In 2018, audiences across the Middle East were deprived of all Turkish TV dramas, including Ertuğrul, after they were banned by MBC, the largest private media network in the region. In Egypt, religious scholars cautioned against the dangers of Turkish soft power cultivated by its TV shows.

Domestically, the show has become entangled in a culture war between religious conservatives and secular critics. Parallels between the nationalist sentiment evoked by the drama and Turkey’s political reality under president Recep Tayyip Erdoğan have been made.
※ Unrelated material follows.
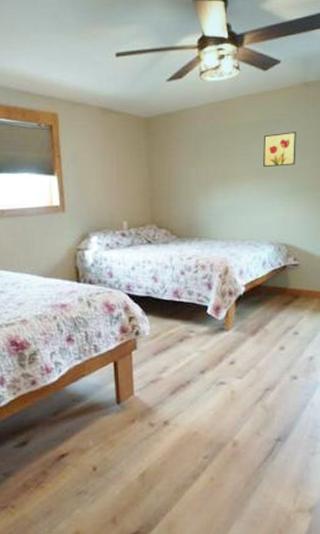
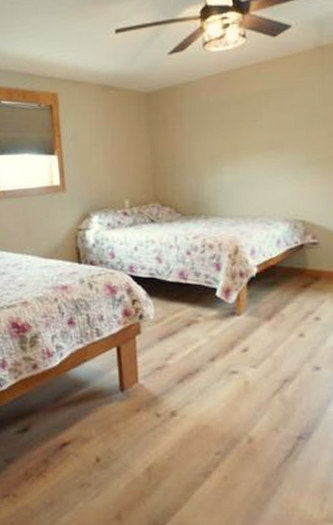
wall art: present [263,132,296,168] -> none [274,99,312,139]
Erdoğan’s presidency has been mired in accusations of autocracy and censorship following the failed coup of 2016.

At an award ceremony in Turkey in the same year, Erdoğan extolled the series for “entering the nation’s heart”. But Sevda Alankuş, a professor at Yaşar University in Turkey, said that a “discourse of populism fed by nationalism and conservatism” and fuelled by Erdoğan’s government was being deployed through popular culture dramas such as Ertuğrul to “rewrite history”. TRT isTurkey’s public broadcaster.

Yet its popularity shows no signs of dimming. Turkey is now second to the US in worldwide TV distribution, according to the Turkish culture and tourism ministry, exporting nearly 150 series to more than 100 countries. TripAdvisor is saturated with humorous requests from internet literate children organising Ertuğrul-themed holidays to Turkey for their parents. Sogut, the first Ottoman capital where Ertuğrul himself is buried, is now a tourist destination because of the series. As fan gatherings erupt from London to Cape Town, Ertuğrul is a cultural behemoth that seems unlikely to disappear any time soon.